Cecilioides acicula

Blind screw ( Cecilioides acicula )

The blind worm ( Cecilioides acicula ), also called Common blind screw or pin worm, is a species of snail from the subordination of terrestrial snails ( gastropod ). It is a small snail that lives almost exclusively in the soil and is blind.

Features

The housing is high, slim and quite small ( 4.5 to 5.5 mm high and 1.2 mm wide). The apex is bluntly rounded. It has 5.5 weakly convex, regularly increasing whorls. The lateral line is therefore almost straight. The shell is very thin, smooth and shiny, translucent to transparent. Only empty shells are whitish- opaque with time. The mouth opening is pointed - oval along; it reaches approximately one third of the overall housing height.

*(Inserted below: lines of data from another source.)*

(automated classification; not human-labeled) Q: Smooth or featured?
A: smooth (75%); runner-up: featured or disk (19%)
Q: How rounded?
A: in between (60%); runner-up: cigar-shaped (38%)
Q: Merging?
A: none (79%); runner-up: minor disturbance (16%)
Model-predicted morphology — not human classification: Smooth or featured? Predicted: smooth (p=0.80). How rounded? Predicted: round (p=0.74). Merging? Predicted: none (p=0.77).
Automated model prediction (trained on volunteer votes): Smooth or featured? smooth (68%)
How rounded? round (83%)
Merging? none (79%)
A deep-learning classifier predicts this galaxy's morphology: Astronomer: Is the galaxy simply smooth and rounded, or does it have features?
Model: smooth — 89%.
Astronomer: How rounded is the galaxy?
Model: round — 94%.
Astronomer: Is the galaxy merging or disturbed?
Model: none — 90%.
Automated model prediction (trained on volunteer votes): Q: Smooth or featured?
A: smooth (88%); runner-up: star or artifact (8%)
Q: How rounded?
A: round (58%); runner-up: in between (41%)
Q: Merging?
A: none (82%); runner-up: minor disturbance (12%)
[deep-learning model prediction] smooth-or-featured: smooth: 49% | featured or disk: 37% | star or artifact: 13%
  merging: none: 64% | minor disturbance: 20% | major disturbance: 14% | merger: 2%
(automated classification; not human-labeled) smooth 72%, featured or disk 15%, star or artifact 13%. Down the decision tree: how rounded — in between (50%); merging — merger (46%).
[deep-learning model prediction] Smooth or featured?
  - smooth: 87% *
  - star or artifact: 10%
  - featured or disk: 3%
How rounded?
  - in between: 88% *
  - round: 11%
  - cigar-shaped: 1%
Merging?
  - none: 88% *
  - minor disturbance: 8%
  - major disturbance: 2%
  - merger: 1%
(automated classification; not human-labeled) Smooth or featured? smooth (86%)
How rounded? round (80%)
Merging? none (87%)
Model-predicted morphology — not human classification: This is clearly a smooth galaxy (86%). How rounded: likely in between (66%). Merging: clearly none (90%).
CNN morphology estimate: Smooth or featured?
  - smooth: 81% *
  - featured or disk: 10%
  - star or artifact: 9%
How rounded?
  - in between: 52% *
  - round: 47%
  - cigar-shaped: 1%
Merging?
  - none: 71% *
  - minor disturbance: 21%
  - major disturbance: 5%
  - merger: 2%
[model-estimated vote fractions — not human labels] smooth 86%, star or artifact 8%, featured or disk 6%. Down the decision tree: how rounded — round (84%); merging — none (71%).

The soft body is yellowish - white and translucent. The animals can retreat completely into the housing.

Reproduction

Mating takes place in late May. Egg-laying begins in early June. The animals are mostly based on a few, very large, kalkschalige, spherical eggs that can reach a diameter of 0.75 mm, an amazing size for such a small animal. Eggs are laid individually, a total of only about 11 to 13 eggs are produced, from which, after a few days the young hatch finished ( ovoviviparous ).

Occurrence and life

The blind worm is widespread in southern, central and eastern Europe. In the north, the range extends to southern Scandinavia and northern England. In Switzerland, the species is found up to 1800 m altitude. She has since been deported even after Bermuda, North America, Mexico and New Zealand. The animals live underground in the gap systems of the soil and in boulder fields, rock crevices and caves up to about 40 cm, more rarely to 70 cm depth, and more. Occasionally, they also occur in the uppermost soil layers and under cushions of moss. They feed on fungi.